Table 15-4 . Client/Server Systems Quality Control Checklist
YES | NO | N/A | COMMENTS | ||
1. | Does the test team in total have team members who understand client/server technology? | ||||
2. | Have the test team members acquired knowledge of client/server system to be tested? | ||||
3. | Has the readiness of the organization who installs client/server technology been evaluated? | ||||
4. | If the organization is not deemed ready to install client/server technology, have the appropriate steps been taken to achieve a readiness status prior to installing the client/server system? | ||||
5. | Has an adequate plan been developed and implemented to ensure proper installation of client technology? | ||||
6. | Are the communication lines adequate to enable efficient client/server processing? | ||||
7. | Has the server component of the system been developed adequately so that it can support client processing? | ||||
8. | Are security procedures adequate to protect client hardware and software? | ||||
9. | Are security procedures adequate to prevent processing compromise by employees, external personnel, and acts of nature? | ||||
10. | Are procedures in place to adequately protect client data? | ||||
11. | Are procedures in place to ensure that clients can only access data for which they have been authorized? | ||||
12. | Are standards in place for managing client/server systems? | ||||
13. | Does management support and enforce those standards? | ||||
The only output from this system is the test report indicating what works and what does not work. The report should also contain recommendations by the test team for improvements, where appropriate.

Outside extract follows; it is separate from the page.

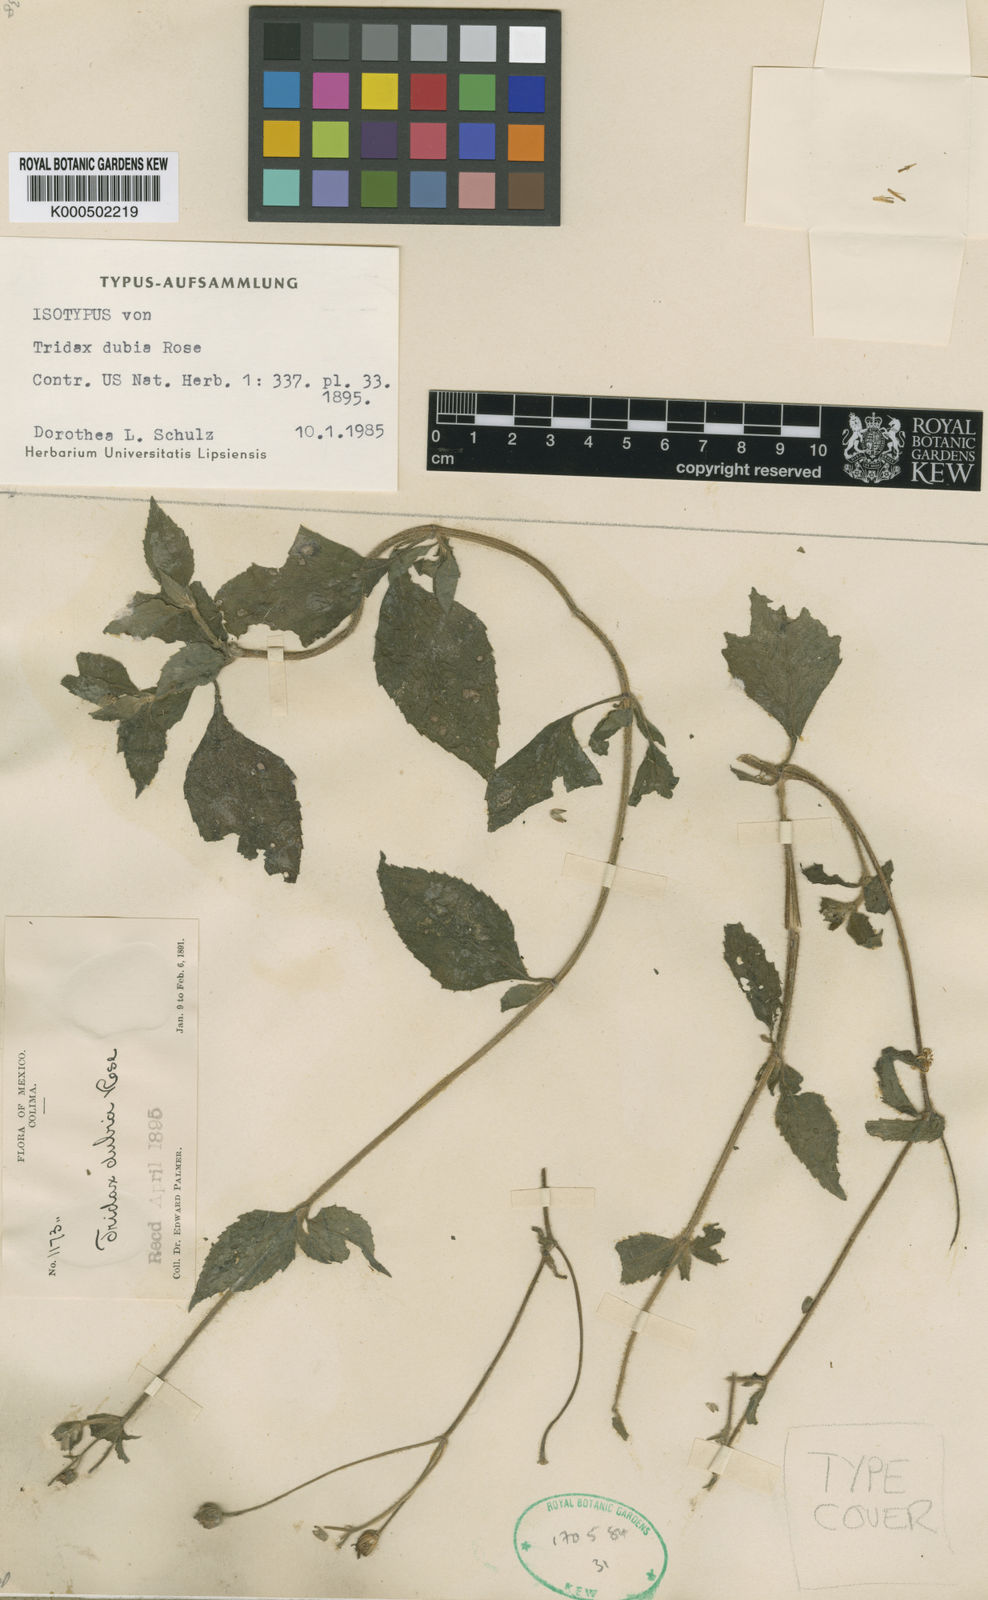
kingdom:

The testing described in this chapter is best performed in two phases. The first phase—Tasks 1, 2, and 3—is best executed during the development of the client/server system. Task 4 can then be used after the client/server system has been developed and is ready for operational testing.
This chapter provided a process for testing client/server systems. The materials contained in this chapter are designed to supplement the seven-step process described in Part Three of this book. Readiness assessment and key component assessment (Tasks 1 and 2) supplement the seven-step process (specifically Step 2, test planning). The next chapter discusses a specialized test process for systems developed using the rapid application development method.